Abstract

Opioid rotation from transdermal fentanyl to an alternate opioid is often necessitated in advanced disease, but is fraught with uncertainty due to variable absorption from the patch in end-stage illness and the lack of a clearly established opioid rotation ratio. The manufacturer of transdermal fentanyl provides opioid rotation recommendations only for rotation from the oral morphine equivalent daily dose (MEDD) of opioid to the patch, not in the opposite direction. This is a case report of a single patient with cancer and cachexia admitted to the palliative care unit of a large academic medical centre in Canada.

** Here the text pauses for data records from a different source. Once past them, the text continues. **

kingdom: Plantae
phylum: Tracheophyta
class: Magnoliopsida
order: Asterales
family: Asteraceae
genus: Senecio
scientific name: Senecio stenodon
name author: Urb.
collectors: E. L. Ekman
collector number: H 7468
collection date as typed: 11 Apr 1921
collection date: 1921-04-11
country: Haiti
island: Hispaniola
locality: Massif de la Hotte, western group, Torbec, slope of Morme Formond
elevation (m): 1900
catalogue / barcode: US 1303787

The patient is a 50-year-old female with widely metastatic breast cancer who developed opioid toxicity when maintenance transdermal fentanyl patch therapy (100 μg patch applied every 72 h) was rotated to subcutaneous hydromorphone infusion to improve pain control. Hydromorphone was initiated at a rate of 1 mg/h by continuous infusion based on an opioid rotation ratio for transdermal fentanyl (μg/h):MEDD (mg/day) of 1:2.4. Opioid toxicity eventually resolved with downward titration of hydromorphone to only 30% of the initially estimated equianalgesic dose. This case highlights the need for close follow-up of all patients undergoing opioid rotation from transdermal fentanyl and reinforces the need to reduce the initial dose of the new opioid by 30%-50% of the calculated MEDD, especially when rotating from a high dose of transdermal fentanyl, or if there are factors potentially impairing absorption from the patch such as age, cachexia and weight loss, or if rotation is performed for reasons other than uncontrolled pain.